# [WORK REQUIRED]
Could you output the entries that follow exactly, omitting any pictures they contain?

# [RECORDED DATA]
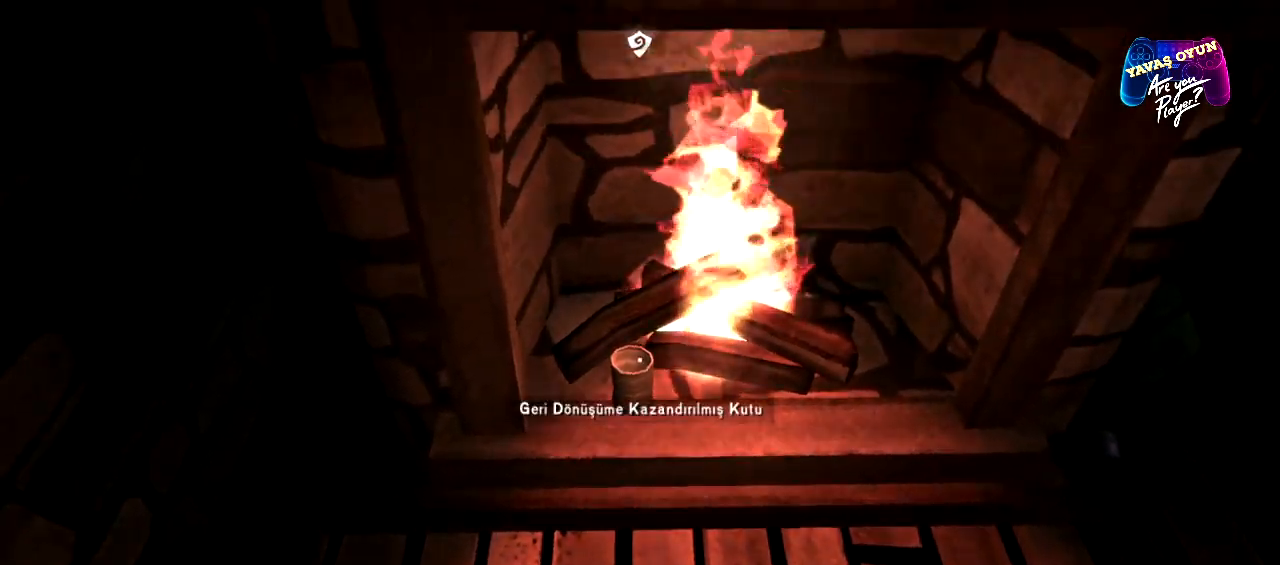
{"buttons": [], "left_stick": "center", "right_stick": "center", "events": []}
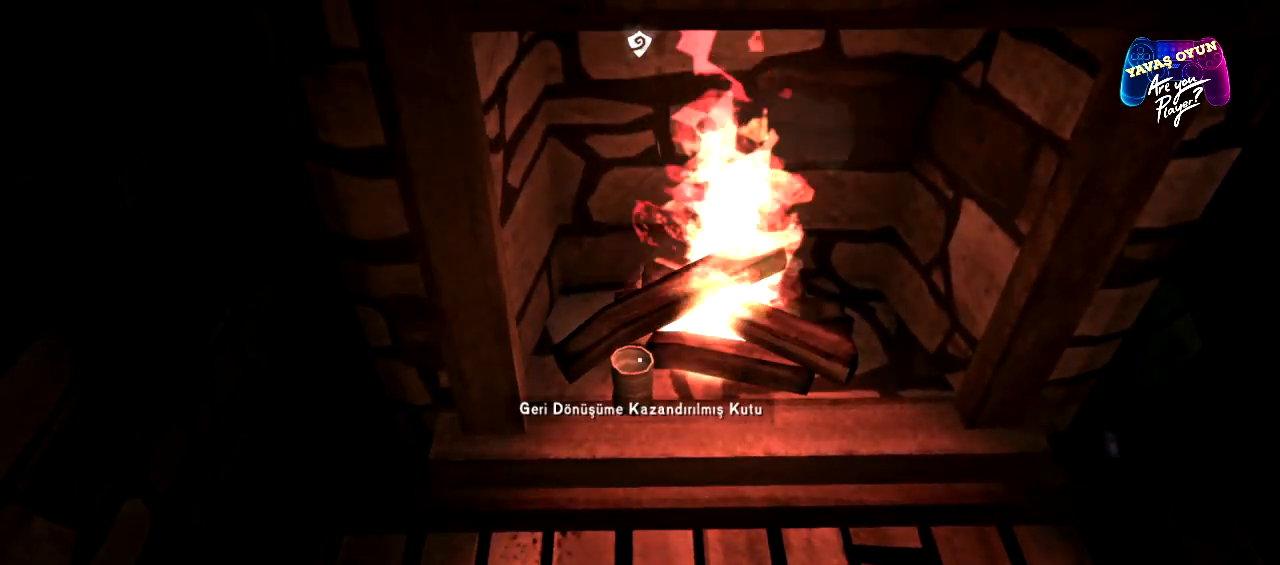
{"buttons": [], "left_stick": "up", "right_stick": "center", "events": [[200, "left_stick", "up-right"], [317, "right_stick", "right"], [367, "left_stick", "up"], [417, "right_stick", "center"]]}
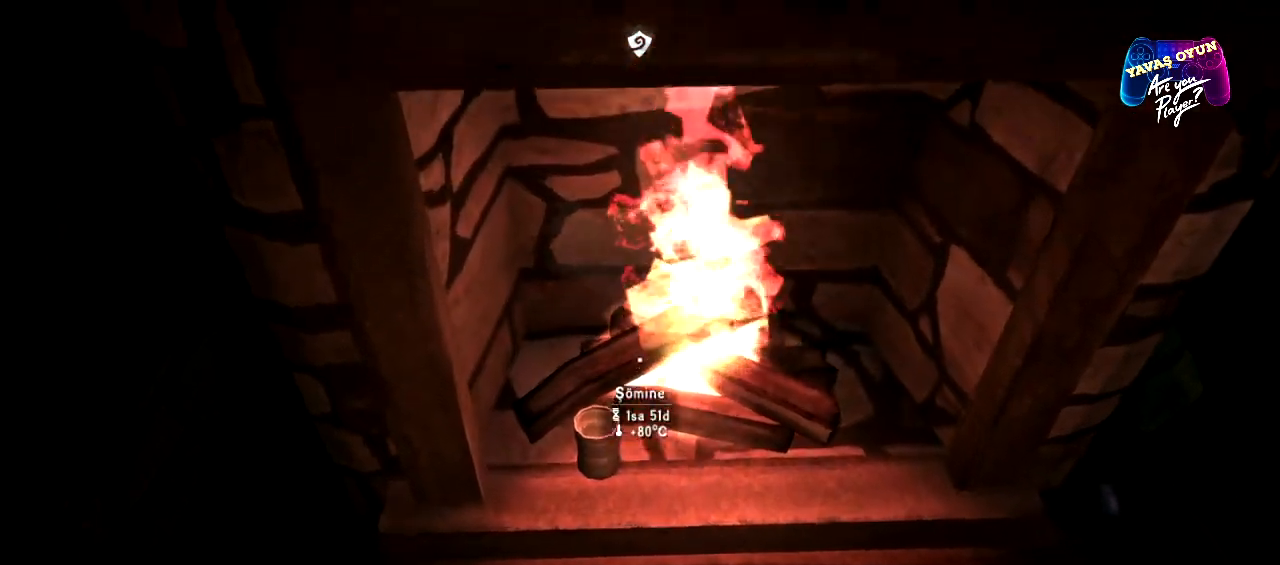
{"buttons": [], "left_stick": "center", "right_stick": "center", "events": [[50, "left_stick", "center"], [333, "A", "down"], [467, "A", "up"]]}
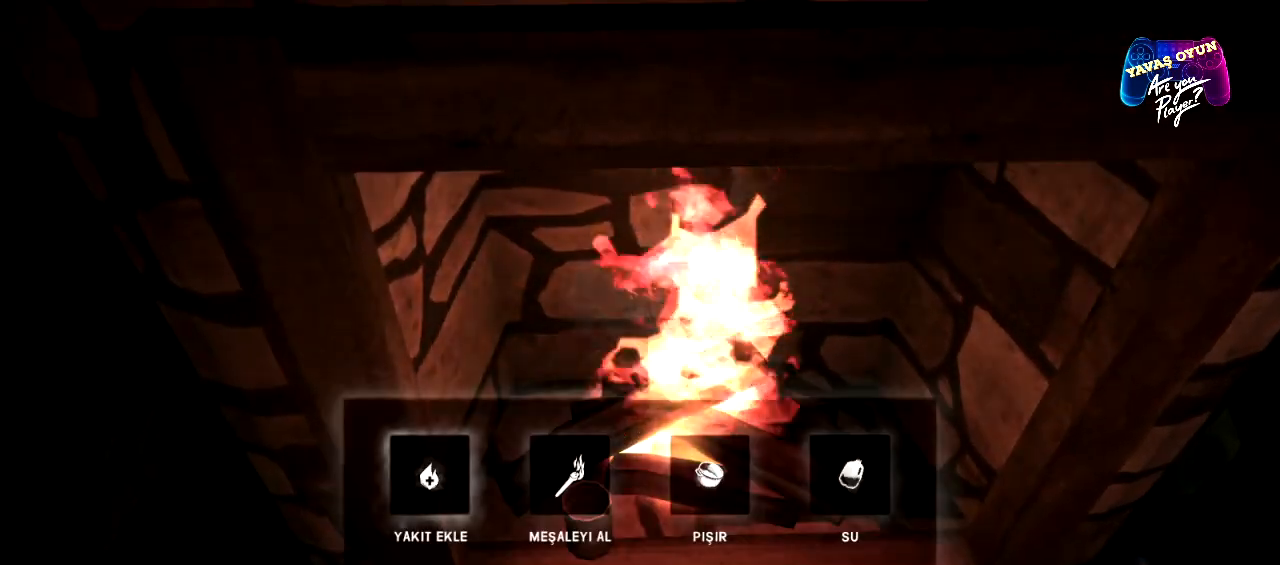
{"buttons": [], "left_stick": "center", "right_stick": "center", "events": []}
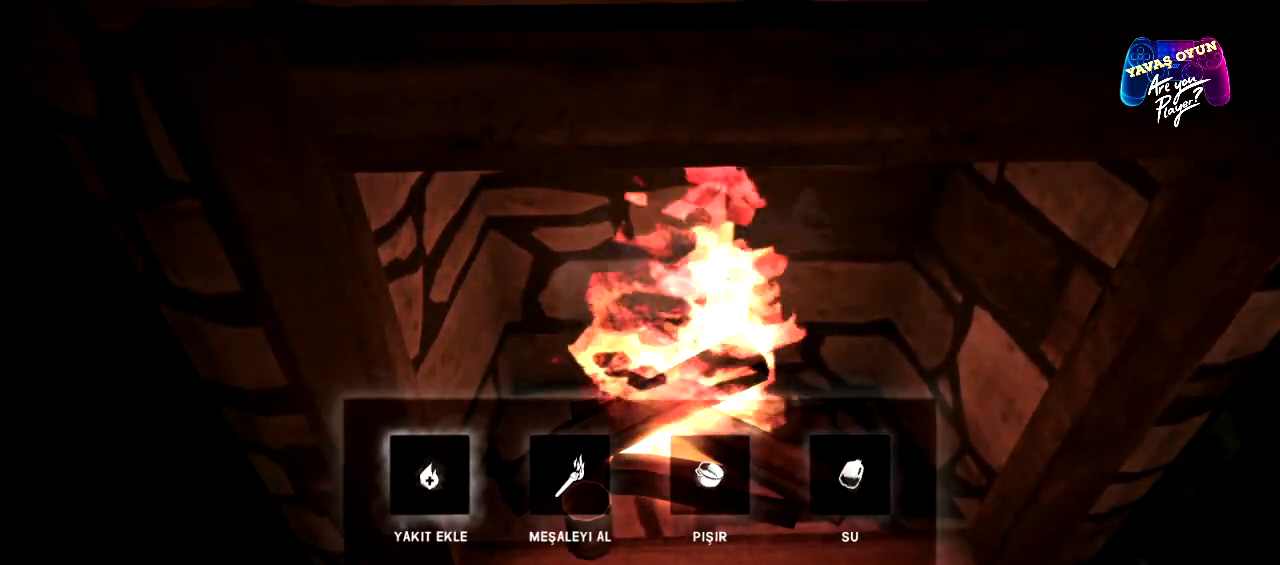
{"buttons": [], "left_stick": "center", "right_stick": "center", "events": [[33, "left_stick", "right"], [200, "left_stick", "center"], [283, "left_stick", "right"], [433, "left_stick", "center"]]}
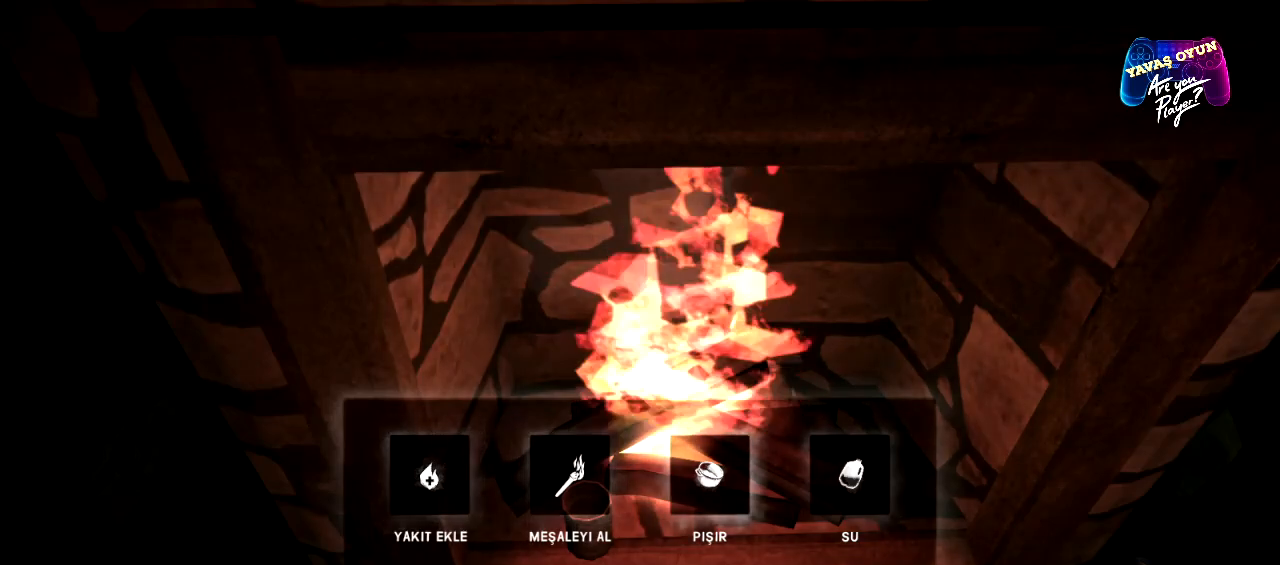
{"buttons": ["A"], "left_stick": "center", "right_stick": "center", "events": [[400, "A", "down"]]}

# [EXPECTED OUTPUT]
{"buttons": [], "left_stick": "center", "right_stick": "center", "events": []}
{"buttons": [], "left_stick": "up", "right_stick": "center", "events": [[200, "left_stick", "up-right"], [317, "right_stick", "right"], [367, "left_stick", "up"], [417, "right_stick", "center"]]}
{"buttons": [], "left_stick": "center", "right_stick": "center", "events": [[50, "left_stick", "center"], [333, "A", "down"], [467, "A", "up"]]}
{"buttons": [], "left_stick": "center", "right_stick": "center", "events": []}
{"buttons": [], "left_stick": "center", "right_stick": "center", "events": [[33, "left_stick", "right"], [200, "left_stick", "center"], [283, "left_stick", "right"], [433, "left_stick", "center"]]}
{"buttons": ["A"], "left_stick": "center", "right_stick": "center", "events": [[400, "A", "down"]]}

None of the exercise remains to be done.